O coordenador da Defesa Civil de Bauru, Álvaro de Brito, explica que, em um primeiro momento, a chuva não gerou acidentes ou reclamações da população. “A terra estava muito seca. Quando está assim, a chuva não causa estragos no solo, pois ele suporta mais. Se continuar a chover amanhã (hoje), como o solo estará mais molhado, poderá haver algumas erosões”.

Ele chama a atenção para outro perigo: os acidentes em telhados. A chuva faz com que apareçam avarias na cobertura das casas e, consequentemente, as goteiras. Com isso, muitos sobem para tentar consertar e acabam ocorrendo os acidentes.

“As pessoas devem verificar isso quando não está chovendo. Na chuva, o telhado fica escorregadio e as telhas ficam moles. Há até mesmo problemas com fios de alta tensão. A pessoa pode tomar um choque e cair. Uma queda pode se tornar uma tragédia”, alerta.

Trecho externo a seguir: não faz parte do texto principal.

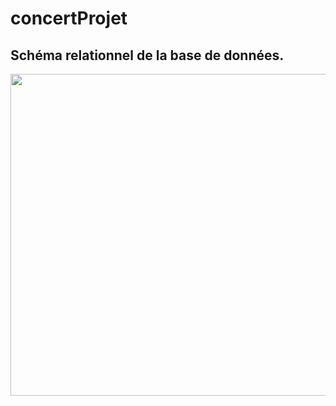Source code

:# concertProjet

## Schéma relationnel de la base de données.

<div>
 <img src="https://raw.githubusercontent.com/axel-bonnefous12/Symfony/main/img/Sch%C3%A9ma%20relationnel.png?token=GHSAT0AAAAAABO3JTUXQRTRS3FDO7NLJPQCYQJS2WQ" width="692" height="515"></a>
</div>
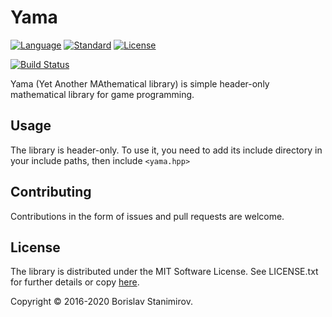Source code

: # Yama

[![Language](https://img.shields.io/badge/language-C++-blue.svg)](https://isocpp.org/) [![Standard](https://img.shields.io/badge/C%2B%2B-11-blue.svg)](https://en.wikipedia.org/wiki/C%2B%2B#Standardization) [![License](https://img.shields.io/badge/license-MIT-blue.svg)](https://opensource.org/licenses/MIT)

[![Build Status](https://travis-ci.org/iboB/yama.svg?branch=master)](https://travis-ci.org/iboB/yama)

Yama (Yet Another MAthematical library) is simple header-only mathematical library for game programming.

## Usage

The library is header-only. To use it, you need to add its include directory in your include paths, then include `<yama.hpp>`

## Contributing

Contributions in the form of issues and pull requests are welcome.

## License
The library is distributed under the MIT Software License. See LICENSE.txt for further details or copy [here](http://opensource.org/licenses/MIT).

Copyright &copy; 2016-2020 Borislav Stanimirov.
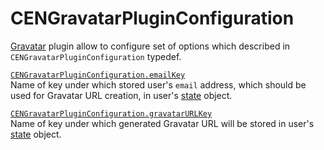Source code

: # CENGravatarPluginConfiguration

[Gravatar](plugins-gravatar) plugin allow to configure set of options which described in `CENGravatarPluginConfiguration` typedef.  


<a id="configuration-emailkey"/>

[`CENGravatarPluginConfiguration.emailKey`](#configuration-emailkey)  
Name of key under which stored user's `email` address, which should be used for Gravatar URL creation, in user's [state](reference-user#state) object.  

<a id="configuration-gravatarurlkey"/>

[`CENGravatarPluginConfiguration.gravatarURLKey`](#configuration-gravatarurlkey)  
Name of key under which generated Gravatar URL will be stored in user's [state](reference-user#state) object.  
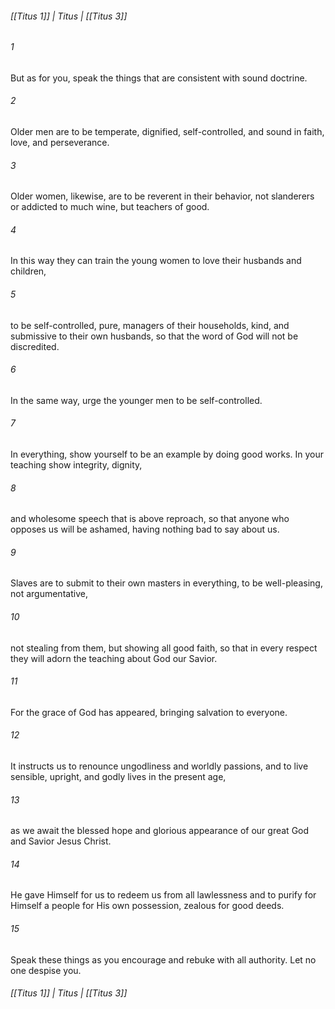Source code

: ###### [[Titus 1]] | Titus | [[Titus 3]]

###### 1
But as for you, speak the things that are consistent with sound doctrine.
###### 2
Older men are to be temperate, dignified, self-controlled, and sound in faith, love, and perseverance.
###### 3
Older women, likewise, are to be reverent in their behavior, not slanderers or addicted to much wine, but teachers of good.
###### 4
In this way they can train the young women to love their husbands and children,
###### 5
to be self-controlled, pure, managers of their households, kind, and submissive to their own husbands, so that the word of God will not be discredited.
###### 6
In the same way, urge the younger men to be self-controlled.
###### 7
In everything, show yourself to be an example by doing good works. In your teaching show integrity, dignity,
###### 8
and wholesome speech that is above reproach, so that anyone who opposes us will be ashamed, having nothing bad to say about us.
###### 9
Slaves are to submit to their own masters in everything, to be well-pleasing, not argumentative,
###### 10
not stealing from them, but showing all good faith, so that in every respect they will adorn the teaching about God our Savior.
###### 11
For the grace of God has appeared, bringing salvation to everyone.
###### 12
It instructs us to renounce ungodliness and worldly passions, and to live sensible, upright, and godly lives in the present age,
###### 13
as we await the blessed hope and glorious appearance of our great God and Savior Jesus Christ.
###### 14
He gave Himself for us to redeem us from all lawlessness and to purify for Himself a people for His own possession, zealous for good deeds.
###### 15
Speak these things as you encourage and rebuke with all authority. Let no one despise you.

###### [[Titus 1]] | Titus | [[Titus 3]]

Apesar disso, o coordenador ainda avalia como positiva a chegada da chuva, em especial, na questão dos incêndios. “Em matagais, a probabilidade de pegar fogo agora é praticamente zero. Já em casas de madeira, a velocidade do fogo diminui. Um incêndio tem muitos fatores, mas a chuva e o aumento da umidade relativa do ar podem diminuir a rapidez da propagação do fogo em dois ou três minutos. E esse tempo é fundamental para salvar uma casa”.

Em relação à visibilidade, o Aeroporto Moussa Tobias registrou o caso de apenas uma aeronave que vinha de São Paulo e não conseguiu realizar o pouso na manhã de ontem.